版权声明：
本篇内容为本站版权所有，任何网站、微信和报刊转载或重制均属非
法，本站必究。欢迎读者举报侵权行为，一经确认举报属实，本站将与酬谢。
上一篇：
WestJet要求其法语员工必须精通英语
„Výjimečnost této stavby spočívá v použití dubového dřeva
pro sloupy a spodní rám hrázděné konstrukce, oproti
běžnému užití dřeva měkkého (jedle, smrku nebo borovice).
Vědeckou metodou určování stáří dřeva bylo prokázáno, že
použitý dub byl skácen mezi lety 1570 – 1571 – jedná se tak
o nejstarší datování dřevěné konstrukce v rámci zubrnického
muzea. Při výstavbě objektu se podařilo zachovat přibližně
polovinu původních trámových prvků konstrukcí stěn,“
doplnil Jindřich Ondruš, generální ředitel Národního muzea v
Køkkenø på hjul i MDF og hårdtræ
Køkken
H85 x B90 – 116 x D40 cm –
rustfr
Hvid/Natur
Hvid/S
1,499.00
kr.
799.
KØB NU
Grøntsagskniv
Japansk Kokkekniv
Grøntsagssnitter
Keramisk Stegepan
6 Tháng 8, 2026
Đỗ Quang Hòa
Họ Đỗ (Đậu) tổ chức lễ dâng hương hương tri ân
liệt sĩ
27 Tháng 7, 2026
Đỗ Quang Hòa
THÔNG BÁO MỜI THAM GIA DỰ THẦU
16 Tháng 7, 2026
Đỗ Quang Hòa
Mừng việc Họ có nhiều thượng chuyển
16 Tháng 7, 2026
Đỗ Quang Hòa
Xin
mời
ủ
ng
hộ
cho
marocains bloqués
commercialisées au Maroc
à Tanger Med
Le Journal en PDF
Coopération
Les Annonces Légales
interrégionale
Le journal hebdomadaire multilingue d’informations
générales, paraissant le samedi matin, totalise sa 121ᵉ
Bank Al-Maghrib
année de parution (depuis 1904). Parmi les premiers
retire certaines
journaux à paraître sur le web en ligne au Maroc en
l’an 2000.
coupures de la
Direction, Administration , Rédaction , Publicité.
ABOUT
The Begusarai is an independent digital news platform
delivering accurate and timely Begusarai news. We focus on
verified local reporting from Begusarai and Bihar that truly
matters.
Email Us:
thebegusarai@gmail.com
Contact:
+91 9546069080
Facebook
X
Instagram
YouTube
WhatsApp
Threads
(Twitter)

#####

- **Assigned task**
Put the text lines from all of the items above into a JSON list of strings, one string per line, and leave out any blank lines.

- **Finished task**
[
  "版权声明：",
  "本篇内容为本站版权所有，任何网站、微信和报刊转载或重制均属非",
  "法，本站必究。欢迎读者举报侵权行为，一经确认举报属实，本站将与酬谢。",
  "上一篇：",
  "WestJet要求其法语员工必须精通英语",
  "„Výjimečnost této stavby spočívá v použití dubového dřeva",
  "pro sloupy a spodní rám hrázděné konstrukce, oproti",
  "běžnému užití dřeva měkkého (jedle, smrku nebo borovice).",
  "Vědeckou metodou určování stáří dřeva bylo prokázáno, že",
  "použitý dub byl skácen mezi lety 1570 – 1571 – jedná se tak",
  "o nejstarší datování dřevěné konstrukce v rámci zubrnického",
  "muzea. Při výstavbě objektu se podařilo zachovat přibližně",
  "polovinu původních trámových prvků konstrukcí stěn,“",
  "doplnil Jindřich Ondruš, generální ředitel Národního muzea v",
  "Køkkenø på hjul i MDF og hårdtræ",
  "Køkken",
  "H85 x B90 – 116 x D40 cm –",
  "rustfr",
  "Hvid/Natur",
  "Hvid/S",
  "1,499.00",
  "kr.",
  "799.",
  "KØB NU",
  "Grøntsagskniv",
  "Japansk Kokkekniv",
  "Grøntsagssnitter",
  "Keramisk Stegepan",
  "6 Tháng 8, 2026",
  "Đỗ Quang Hòa",
  "Họ Đỗ (Đậu) tổ chức lễ dâng hương hương tri ân",
  "liệt sĩ",
  "27 Tháng 7, 2026",
  "Đỗ Quang Hòa",
  "THÔNG BÁO MỜI THAM GIA DỰ THẦU",
  "16 Tháng 7, 2026",
  "Đỗ Quang Hòa",
  "Mừng việc Họ có nhiều thượng chuyển",
  "16 Tháng 7, 2026",
  "Đỗ Quang Hòa",
  "Xin",
  "mời",
  "ủ",
  "ng",
  "hộ",
  "cho",
  "marocains bloqués",
  "commercialisées au Maroc",
  "à Tanger Med",
  "Le Journal en PDF",
  "Coopération",
  "Les Annonces Légales",
  "interrégionale",
  "Le journal hebdomadaire multilingue d’informations",
  "générales, paraissant le samedi matin, totalise sa 121ᵉ",
  "Bank Al-Maghrib",
  "année de parution (depuis 1904). Parmi les premiers",
  "retire certaines",
  "journaux à paraître sur le web en ligne au Maroc en",
  "l’an 2000.",
  "coupures de la",
  "Direction, Administration , Rédaction , Publicité.",
  "ABOUT",
  "The Begusarai is an independent digital news platform",
  "delivering accurate and timely Begusarai news. We focus on",
  "verified local reporting from Begusarai and Bihar that truly",
  "matters.",
  "Email Us:",
  "thebegusarai@gmail.com",
  "Contact:",
  "+91 9546069080",
  "Facebook",
  "X",
  "Instagram",
  "YouTube",
  "WhatsApp",
  "Threads",
  "(Twitter)"
]